I brevissimi 2017 – Il nastro rosso di Sara Palmieri_Ravenna
anno 2017 (I colori dell’iride – rosso)
Ho fatto un pacchetto di te. Ho avvolto in una carta ruvida le foto, le lettere, una lista della spesa scritta di tuo pugno, delle musicassette e un orologio di sughero fermo sull’ora della tragedia ovvero del nostro addio: le 14,45 del 4 gennaio 1998. Un pacco anonimo che ho archiviato in un angolo dell’armadio e del cuore (sono archivista, le archiviazioni sono il mio pane!).
Non potevo però confezionare così semplicemente la storia più importante della mia vita e allora ho annodato intorno al pacco un nastro rosso, di raso, per avvisare chi un giorno lo avesse ritrovato dell’importanza del contenuto. Per me, ovviamente. Perché rosso? Perché è il colore della passione, dell’amore travolgente, metafisico e unico che ho provato per te, del cuore che sanguina ancora, della rabbia e della gelosia. Rosso è lo sfondo dei giorni trascorsi insieme e dell’ultimo all’aeroporto, quando respingesti il mio ultimo abbraccio. Rosso è il colore del tuo paese: la Spagna dei tori insanguinati nell’arena, in cui, da allora, non ho più voluto mettere piede. Ho cacciato quell’amore in un angolo e ho faticosamente ricominciato. Ogni tanto lui, l’amore, testardo, cercava di uscire dall’angolo ma io ve lo respingevo con forza fino a farlo sparire. Sì, perché tu non mi avevi dato speranze. Nessuna. Con quello sguardo freddo e ostile avevi detto basta senza un perché. E’ semplice, elementare: a un certo punto l’amore, così come è venuto se ne va. Se mi avessi dato una speranza, una sola, avrei trasformato il mio nome in Penelope e mi sarei seduta al telaio, a tessere trame per tutto il tempo necessario al tuo ritorno. Invece ho ricominciato. Un’altra vita. È vero, bastava un niente a rianimarti: una città vista insieme, una spiaggia, un discorso, l’accento spagnolo di un turista. Ma poco alla volta i dolore si è attutito, il dramma si è trasformato in farsa. Sono riuscita persino a ridere di me e ad amare un altro anche se tu sei stato amato nobis quantum amabitur nullo. Sono passati vent’anni. Poi un giorno, dopo settemilatrecento giorni, il tuo nome compare sulla mia mail. L’adrenalina alle stelle. Sorpresa, panico, gioia, esaltazione. Una folla di ricordi che mi viene incontro e quella assurda idea di riprendere in mano il pacchetto, sfilare il nastro di raso, sfogliare le lettere, guardare le foto. Come sarai adesso? Più grasso, più grigio, più vecchio? E se ti vedessi ti amerei lo stesso? Ancora? Ho paura della mia stessa risposta. Annaspo nella vertigine che mi provocano le tue parole. Come stai? Cosa fai? “E tu? – dico io – hai sempre quell’aria seriosa e dolcissima?” La memoria non è un’ alleata ma una impietosa nemica.
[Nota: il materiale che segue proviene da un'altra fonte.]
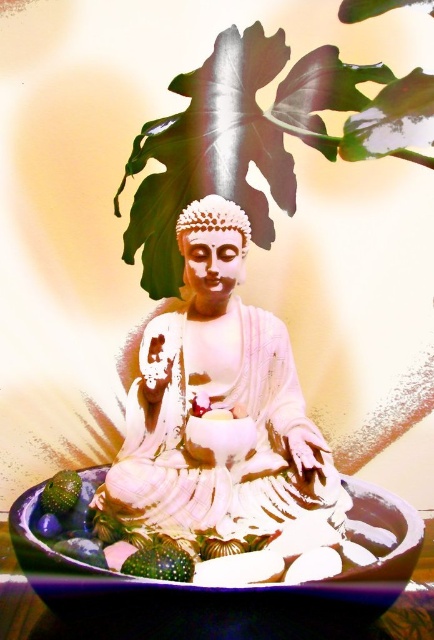
Can you confirm if green matte/soft fruit at lower center is wider than green matte avocado at lower left?

Correct, the width of green matte/soft fruit at lower center exceeds that of green matte avocado at lower left.

Between green matte/soft fruit at lower center and green matte avocado at lower left, which one appears on the right side from the viewer's perspective?

green matte/soft fruit at lower center

Which is behind, point (147, 557) or point (52, 512)?

The point (52, 512) is behind.

Locate an element on the screen. This screenshot has width=434, height=640. green matte/soft fruit at lower center is located at coordinates (160, 563).

Between green leafy plant at upper center and matte ceramic bowl at center, which one has more height?

With more height is green leafy plant at upper center.

Is green leafy plant at upper center below matte ceramic bowl at center?

Actually, green leafy plant at upper center is above matte ceramic bowl at center.

Who is more distant from viewer, (224, 54) or (134, 579)?

The point (224, 54) is more distant.

Identify the location of green leafy plant at upper center. The width and height of the screenshot is (434, 640). (259, 138).

Between white glossy statue at center and green matte avocado at lower left, which one is positioned higher?

white glossy statue at center is above.

Does white glossy statue at center appear on the right side of green matte avocado at lower left?

Indeed, white glossy statue at center is positioned on the right side of green matte avocado at lower left.

Is point (336, 480) positioned after point (53, 481)?

No, (336, 480) is in front of (53, 481).

In order to click on white glossy statue at center in this screenshot , I will do `click(222, 410)`.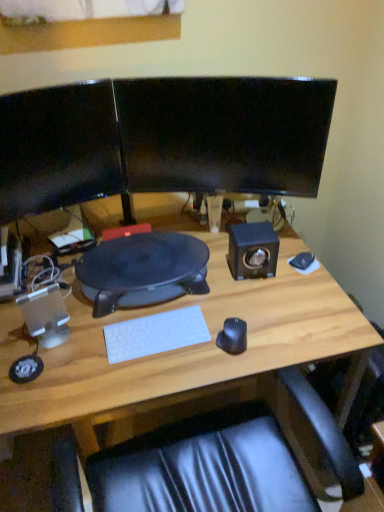
Identify the location of free space that is in between black matte mouse at center and white matte keyboard at center. The width and height of the screenshot is (384, 512). (189, 349).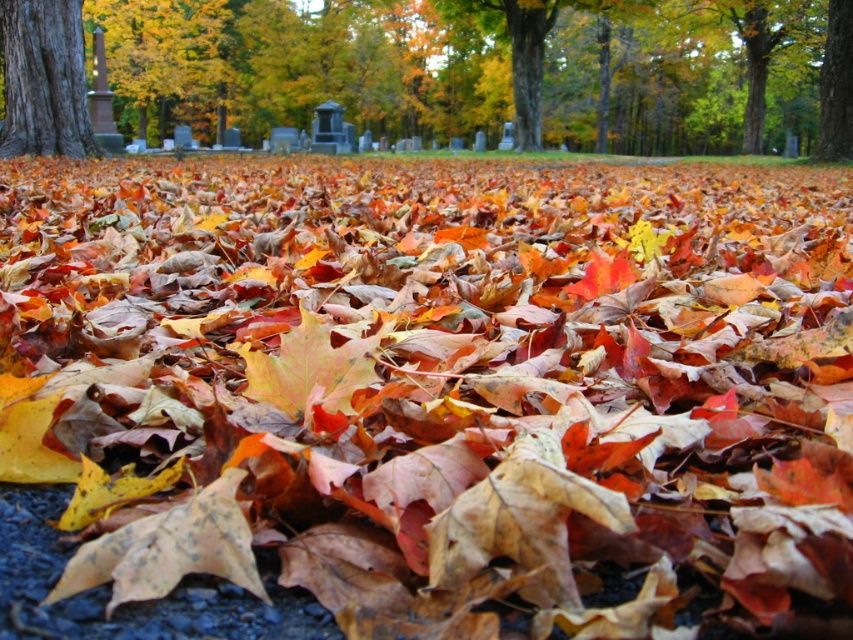
Question: Among these objects, which one is nearest to the camera?

Choices:
 (A) smooth brown tree trunk at upper left
 (B) multicolored paper-like maple leaf at center

Answer: (B)

Question: Among these objects, which one is farthest from the camera?

Choices:
 (A) smooth gray tombstone at center
 (B) smooth brown tree trunk at upper left
 (C) multicolored paper-like maple leaf at center

Answer: (A)

Question: Is smooth gray tombstone at center thinner than multicolored paper-like maple leaf at center?

Choices:
 (A) no
 (B) yes

Answer: (A)

Question: Does smooth gray tombstone at center have a lesser width compared to yellowish-brown textured leaf at center?

Choices:
 (A) no
 (B) yes

Answer: (A)

Question: Is smooth gray tombstone at center bigger than multicolored paper-like maple leaf at center?

Choices:
 (A) no
 (B) yes

Answer: (B)

Question: Which object is the farthest from the smooth brown tree trunk at upper left?

Choices:
 (A) smooth gray tombstone at center
 (B) multicolored paper-like maple leaf at center
 (C) yellowish-brown textured leaf at center

Answer: (A)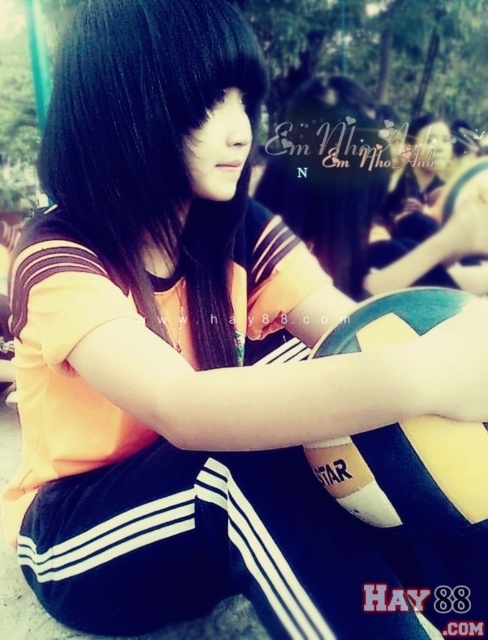
Can you confirm if black glossy hair at center is shorter than blue rubber beach ball at center?

No, black glossy hair at center is not shorter than blue rubber beach ball at center.

Who is positioned more to the right, black glossy hair at center or blue rubber beach ball at center?

blue rubber beach ball at center is more to the right.

Identify the location of black glossy hair at center. This screenshot has height=640, width=488. (150, 148).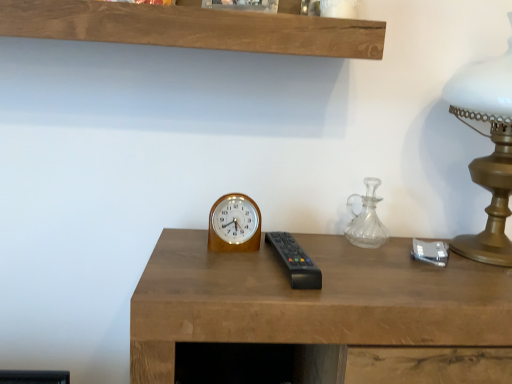
Locate an element on the screen. The height and width of the screenshot is (384, 512). vacant space to the left of gold metallic table lamp at right is located at coordinates (378, 262).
Ora riaffiorano solo i ricordi belli, quei baci appassionati in auto vicino al mare, tu che mi stringi la mano sul carro attrezzi dopo quell’incidente, noi che passeggiamo felici tra gli scavi di Pompei, tu che mi sfiori la guancia con una carezza mentre lavo i piatti in cucina, noi che mangiamo churros in un locale sulla scogliera, tu che mi accogli all’aeroporto la prima volta, la tua figura fine e distinta vestita di bianco che si staglia tra tutte, il vento caldo all’uscita che ci scompiglia i capelli e ci fa ridere, la scatolina dei Ferrero Rocher che mi fai trovare in macchina e che io conservo ancora…nel pacchetto, quello avvolto dal nastro rosso che ho imprudentemente riaperto. Lo so che mi converrebbe riannodare il nastro, richiudere il pacchetto e magari lanciarlo nel fiume che scorre placido e tranquillo vicino a casa mia mentre dentro di me infuriano lingue di fuoco. Anch’esse rosse e avvolgenti. Mi chiamavi “la mia piccola italiana” e se anche mi sapeva un po’ di fascismo a me così rossa anche in politica, mi piaceva tantissimo. Ora sono qui: sola, sperduta, spaventata e inerme. Forse ti spedirò quel pacchetto per liberarmi di te o forse no. Perché il nastro rosso è comunque – inestricabile – intorno al cuore.